The Mudcat Café TM
Thread #116254   Message #2495952
Posted By: PoppaGator
17-Nov-08 - 01:04 PM
Thread Name: What Makes a Folk Voice?
Subject: RE: What Makes a Folk Voice?
To me, "soul" (personal expressiveness) is the essential ingredient.

I don't think it's necessary to be so very "natural" that you can't use a different approach for songs from different traditions. I think it's entirely acceptable to sing songs with different origins ~ say, hillbilly songs, blues songs, and Irish ballads ~ and to utilize a different style and even a different "accent" for each. What's important is to convey genuine feeling in each context without being primarily concerned with play-acting, that is, without trying to be someone other than yourself.

The human self can be pretty complex, and you shouldn't feel overly restricted to maintaining your ordinary workaday indentity as the single overly-obvious feature of your singing voice. I feel quite sure that my blues-singer self is an entirely valid aspect of my real self, just as much as my country-voice personna and even my not-entirely-authentic "stage-Oirish"-accented balladeer self. They're all perfectly valid "flavors" of a single complex musical personality.

Now, I'm not saying that all of these "voices" of mine are of the best quality, and certainly not that they're equally good. But they're valid as "folk voices": sincere and actually quite unaffected. I regard the different "accents" ~ actually, different sets of pronunciations and of vowel and consonant sounds ~ as aspects of the various folk subgenres, intrinsic to the songs themselves.

I would also argue that various aspects of vocal quality (head vs chest, nasal-ness,. etc.) are features of different folk traditions in exactly the same way as different approaches to English pronunciation (i.e., different accents).

I will use different vocal styles to sing Mississippi John Hurt songs, Gershwin tunes, Royal Navy sea shanties, and Hank Williams classics. But I try not to let those incidental differences stand in the way of expressing my feelings about each song and its subject matter.

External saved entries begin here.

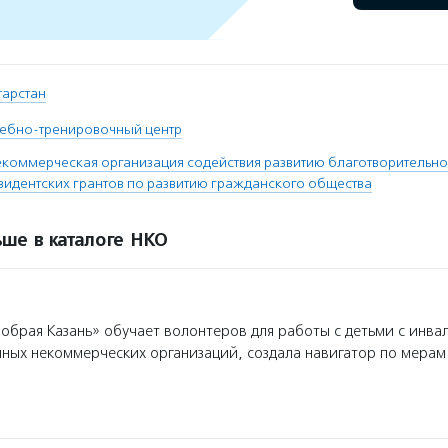
атарстан
чебно-тренировочный центр
коммерческая организация содействия развитию благотворительнос
идентских грантов по развитию гражданского общества
ше в каталоге НКО
брая Казань» обучает волонтеров для работы с детьми с инва
ных некоммерческих организаций, создала навигатор по мерам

I suppose the first step is to develop a way to achieve vocal self-expression however you can, within whatever style or tradition you feel most comfortable. Once you feel coinfident that you have a voice of your own, then (I think) you can branch out and bring your manner of interpretation to different kinds of songs of different styles, and all of your performances will retain an element of natural self-expression.